My administration is therefore developing proposals to make best use of our significant land asset, with a focus on delivering the kind of homes Suffolk needs.
Earlier this year, Suffolk County Council voted to declare a climate emergency.
This was a progressive step forward. For me, the need to sustain our environment is greater now than ever.
This is not a surprising decision, given the county council's positive track record on reducing energy consumption, carbon emissions and waste.
Shortly we will launch a new cross-party policy development panel to examine the issue and will receive the panel's recommendations.
We are also refreshing Suffolk's Greenest County programme and I look forward to the relaunch with renewed vigour, profile and commitment later this year.
I also announced plans to work with partners, businesses and residents to develop a long-term vision for Suffolk, renew our approach to growing Suffolk's economy and act more commercially.
For me, these are all examples of how Suffolk County Council works to look after and support our county and Suffolk people, especially in this time of significant change.
I'm not just talking about political change either. We have an ageing population, with more people (young and old) needing additional support. Our environment is changing. More people need a roof over their heads.
Looking after Suffolk in a time of change is our theme at the Suffolk Show, which starts on Wednesday.
I don't want to give away any of the secrets - you'll have to come and see us on stand 192 to find out more. But I can promise lots of fun and free activities to entertain the children and an opportunity for a parents, carers and grandparents to take a break.
My message this year is clear. No matter how difficult the decision, how strenuous the challenge, my administration will not shy away from it nor will it fail to involve people.
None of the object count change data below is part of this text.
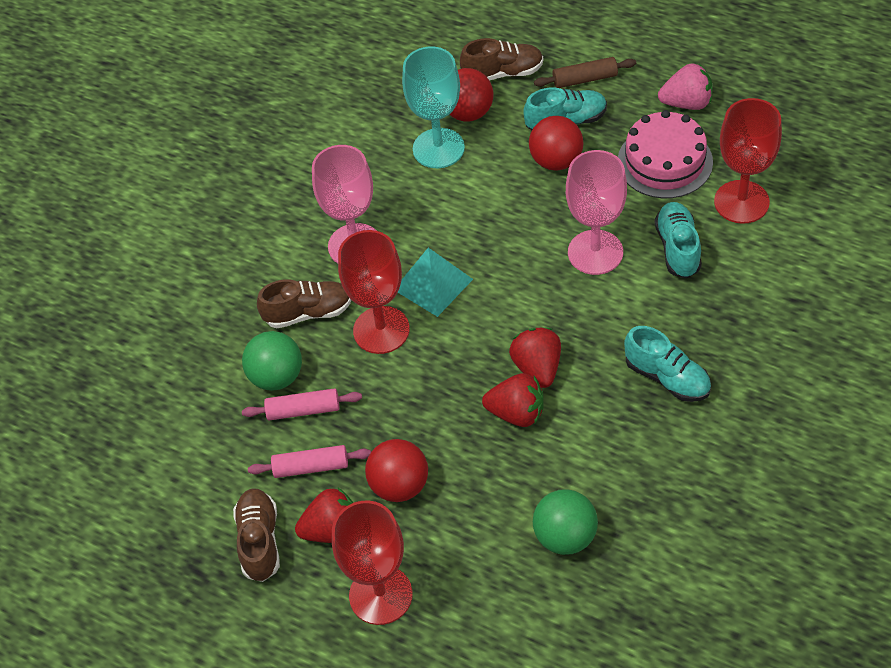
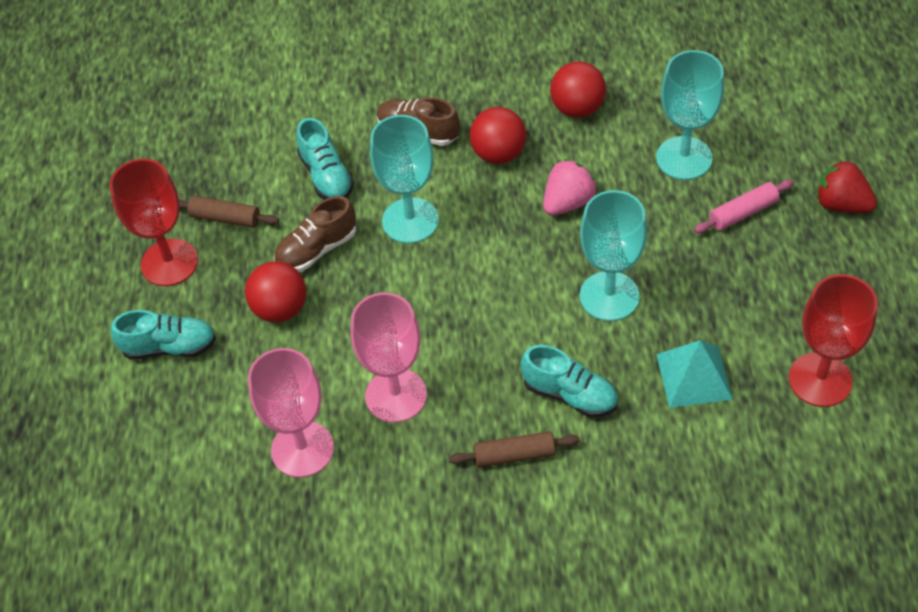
brown rolling pin: 1 -> 2
brown shoe: 3 -> 2
green ball: 2 -> 0
pink cake: 1 -> 0
pink rolling pin: 2 -> 1
red goblet: 3 -> 2
red strawberry: 3 -> 1
turquoise goblet: 1 -> 3

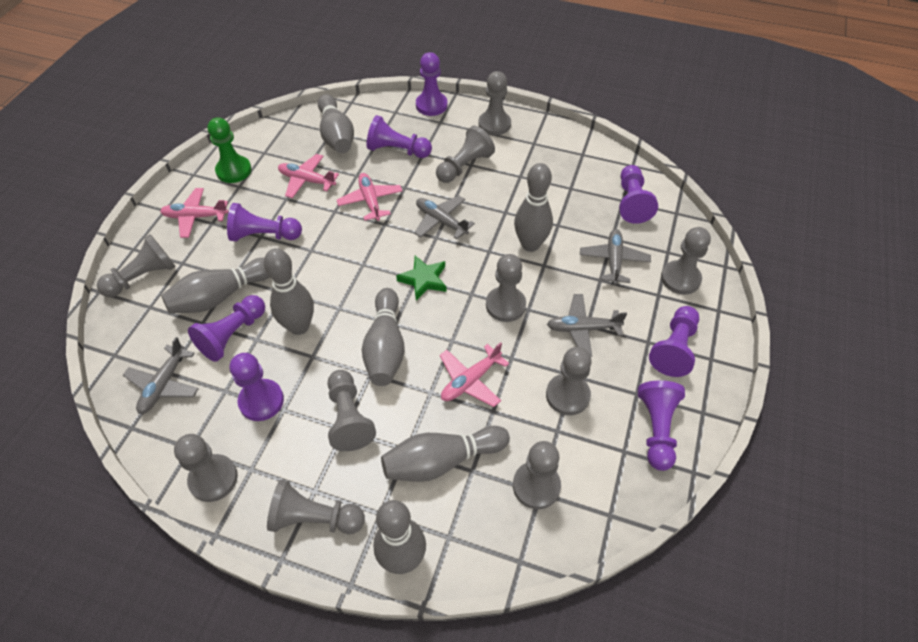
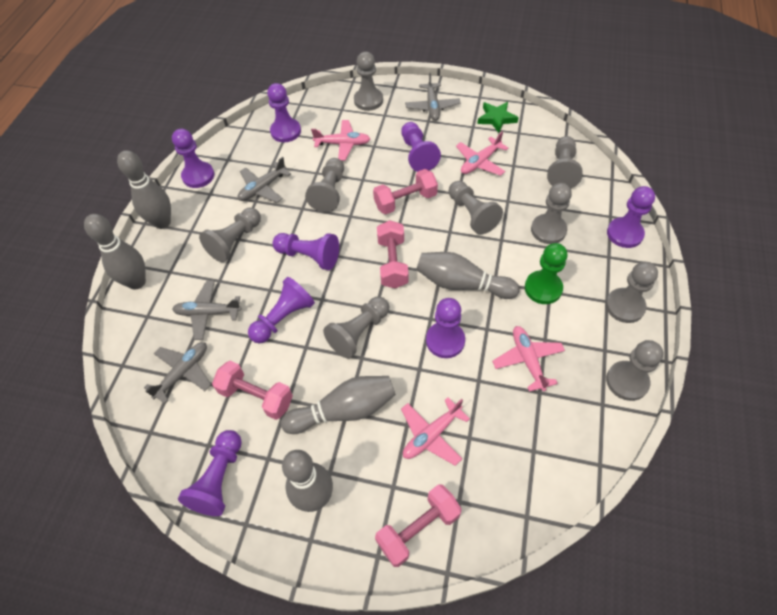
grey bowling pin: 7 -> 5
grey pawn: 10 -> 9
pink dumbbell: 0 -> 4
We will be bold. We must have the humility to recognise that we don't have all the answers, but can find them by working productively with others.
We can't achieve any of this without the hard work and dedication of our staff. I paid tribute to them on Thursday and I want to thank them again today.
Whether it's the children they protect from harm, the frail elderly people they look after or the potholes they fix. Every day we see the impact they make and the lives they improve, and we are grateful. Last week's outstanding Ofsted report on Children's Services is a credit to many years of such hard work.
We must be ambitious for Suffolk. We must strive to make our county proud of all we achieve.